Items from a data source
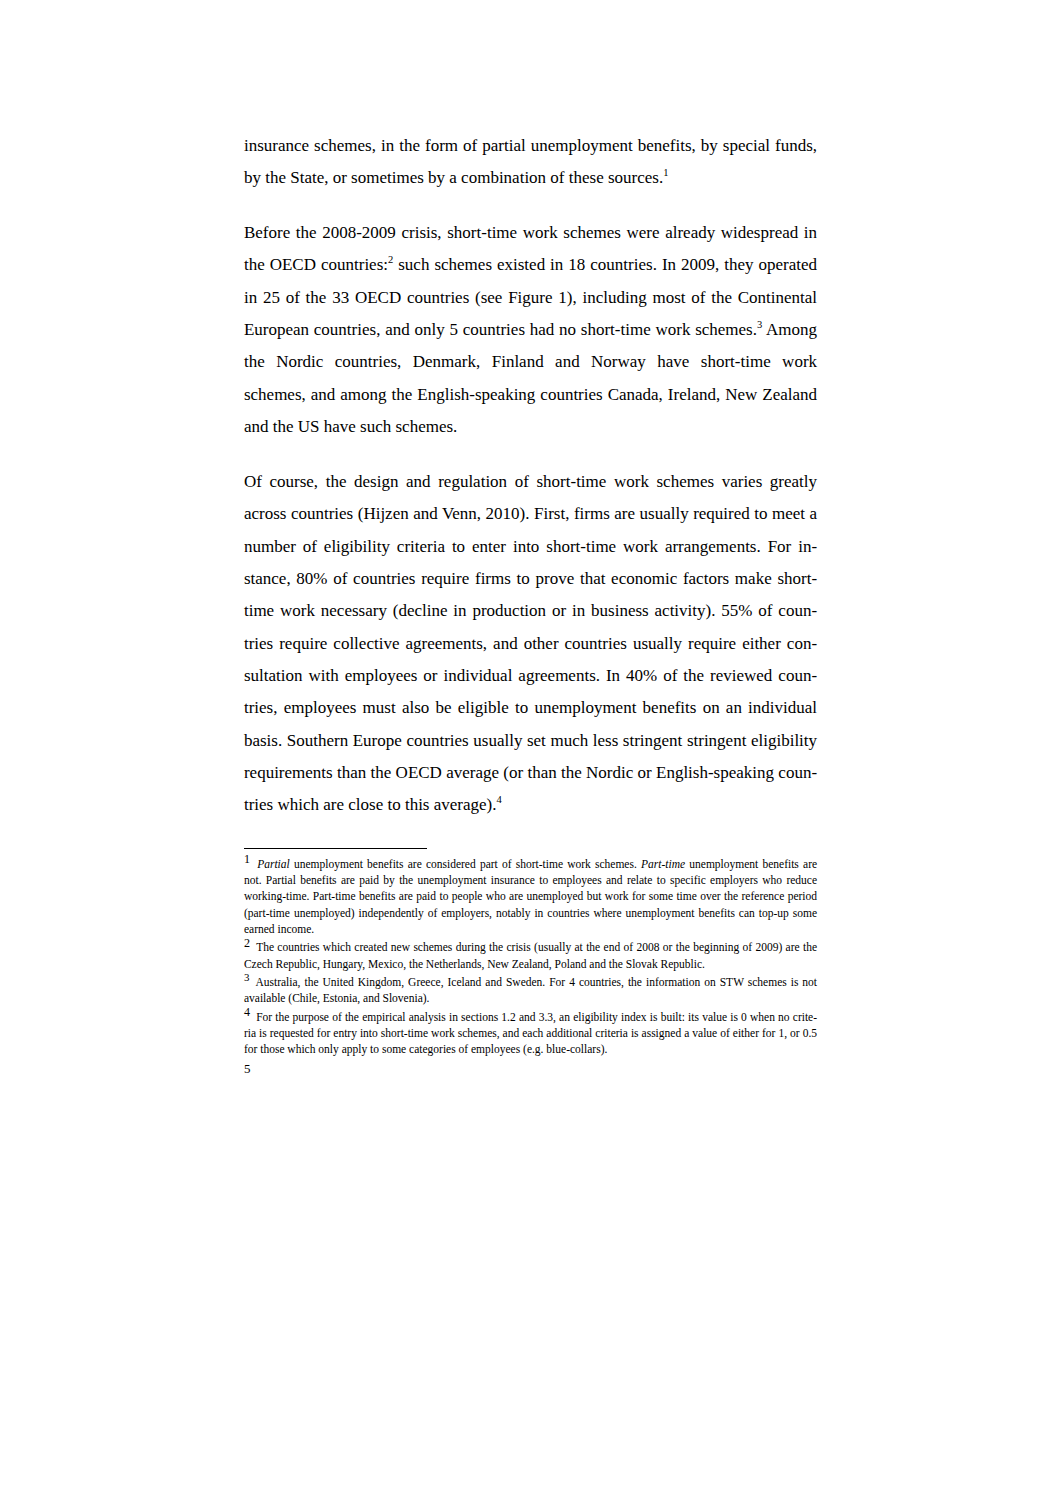insurance schemes, in the form of partial unemployment benefits, by special funds, by the State, or sometimes by a combination of these sources.1
Before the 2008-2009 crisis, short-time work schemes were already widespread in the OECD countries:2 such schemes existed in 18 countries. In 2009, they operated in 25 of the 33 OECD countries (see Figure 1), including most of the Continental European countries, and only 5 countries had no short-time work schemes.3 Among the Nordic countries, Denmark, Finland and Norway have short-time work schemes, and among the English-speaking countries Canada, Ireland, New Zealand and the US have such schemes.
Of course, the design and regulation of short-time work schemes varies greatly across countries (Hijzen and Venn, 2010). First, firms are usually required to meet a number of eligibility criteria to enter into short-time work arrangements. For instance, 80% of countries require firms to prove that economic factors make short-time work necessary (decline in production or in business activity). 55% of countries require collective agreements, and other countries usually require either consultation with employees or individual agreements. In 40% of the reviewed countries, employees must also be eligible to unemployment benefits on an individual basis. Southern Europe countries usually set much less stringent stringent eligibility requirements than the OECD average (or than the Nordic or English-speaking countries which are close to this average).4
1 Partial unemployment benefits are considered part of short-time work schemes. Part-time unemployment benefits are not. Partial benefits are paid by the unemployment insurance to employees and relate to specific employers who reduce working-time. Part-time benefits are paid to people who are unemployed but work for some time over the reference period (part-time unemployed) independently of employers, notably in countries where unemployment benefits can top-up some earned income.
2 The countries which created new schemes during the crisis (usually at the end of 2008 or the beginning of 2009) are the Czech Republic, Hungary, Mexico, the Netherlands, New Zealand, Poland and the Slovak Republic.
3 Australia, the United Kingdom, Greece, Iceland and Sweden. For 4 countries, the information on STW schemes is not available (Chile, Estonia, and Slovenia).
4 For the purpose of the empirical analysis in sections 1.2 and 3.3, an eligibility index is built: its value is 0 when no criteria is requested for entry into short-time work schemes, and each additional criteria is assigned a value of either for 1, or 0.5 for those which only apply to some categories of employees (e.g. blue-collars).
5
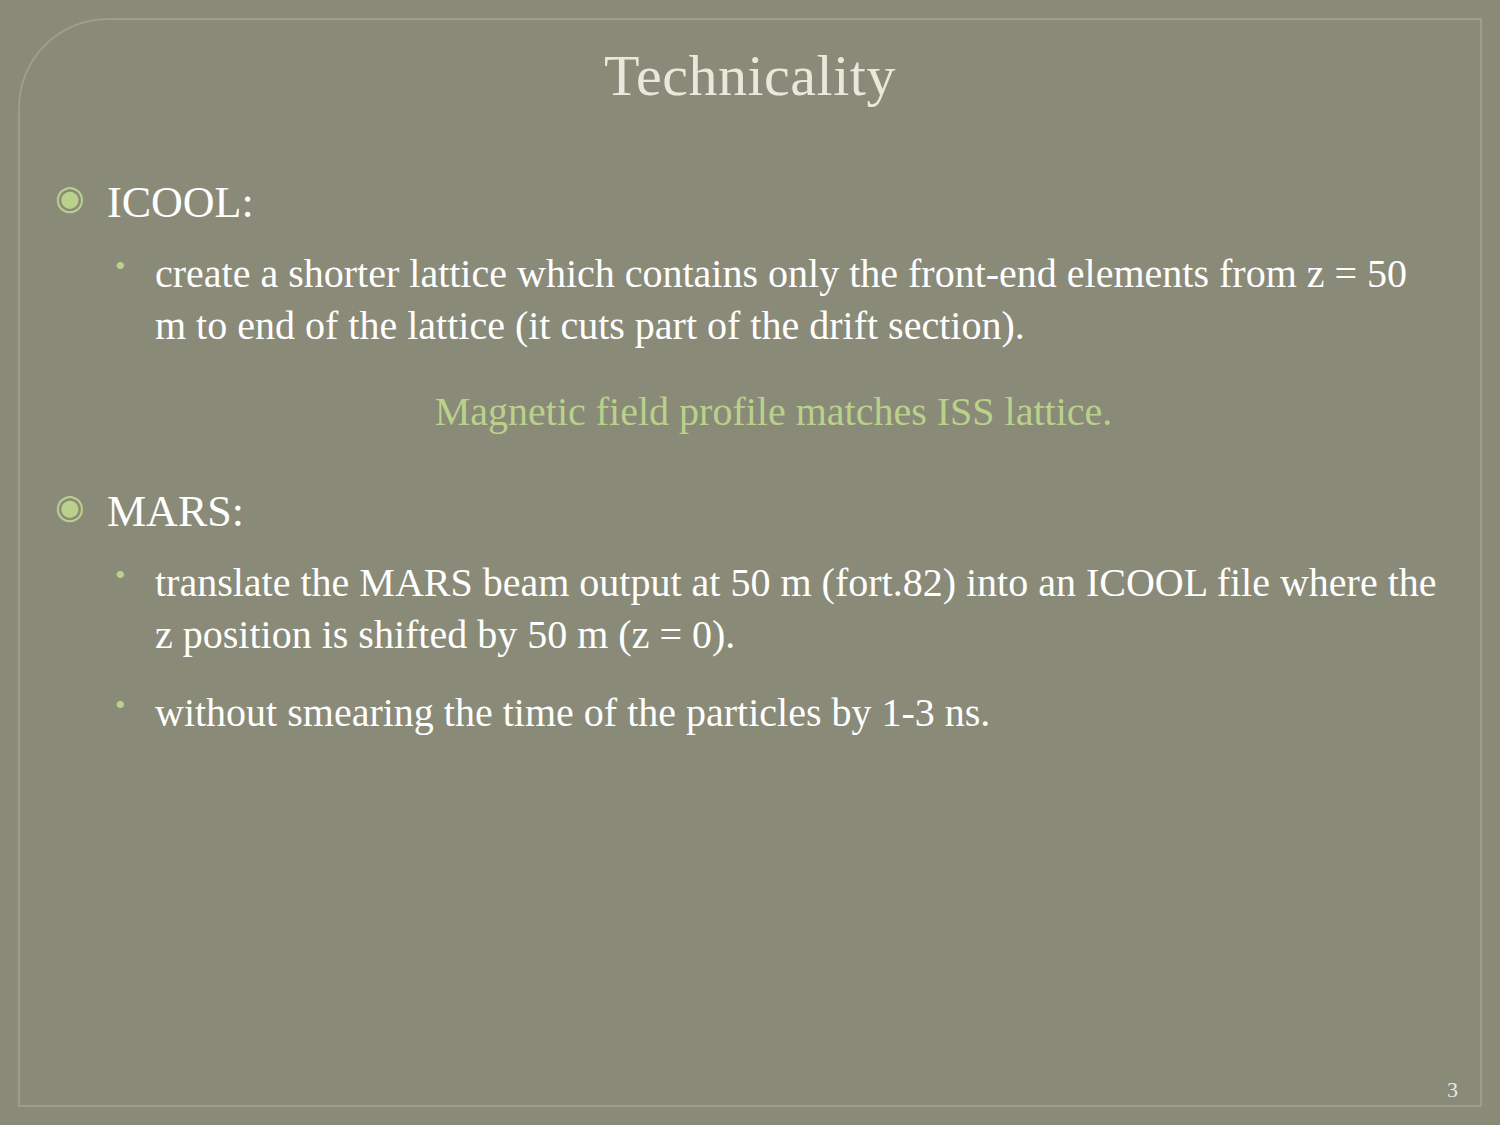Technicality
ICOOL:
create a shorter lattice which contains only the front-end elements from z = 50 m to end of the lattice (it cuts part of the drift section).
Magnetic field profile matches ISS lattice.
MARS:
translate the MARS beam output at 50 m (fort.82) into an ICOOL file where the z position is shifted by 50 m (z = 0).
without smearing the time of the particles by 1-3 ns.
3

[TASK STATEMENT]: Counting the line with "4 For the purpose" and the last line of the data above, transcribe those two lines and every line between them exactly, without the pictures.

[SOLUTION FOR THIS EXERCISE]:
4 For the purpose of the empirical analysis in sections 1.2 and 3.3, an eligibility index is built: its value is 0 when no criteria is requested for entry into short-time work schemes, and each additional criteria is assigned a value of either for 1, or 0.5 for those which only apply to some categories of employees (e.g. blue-collars).
5
Technicality
ICOOL:
create a shorter lattice which contains only the front-end elements from z = 50 m to end of the lattice (it cuts part of the drift section).
Magnetic field profile matches ISS lattice.
MARS:
translate the MARS beam output at 50 m (fort.82) into an ICOOL file where the z position is shifted by 50 m (z = 0).
without smearing the time of the particles by 1-3 ns.
3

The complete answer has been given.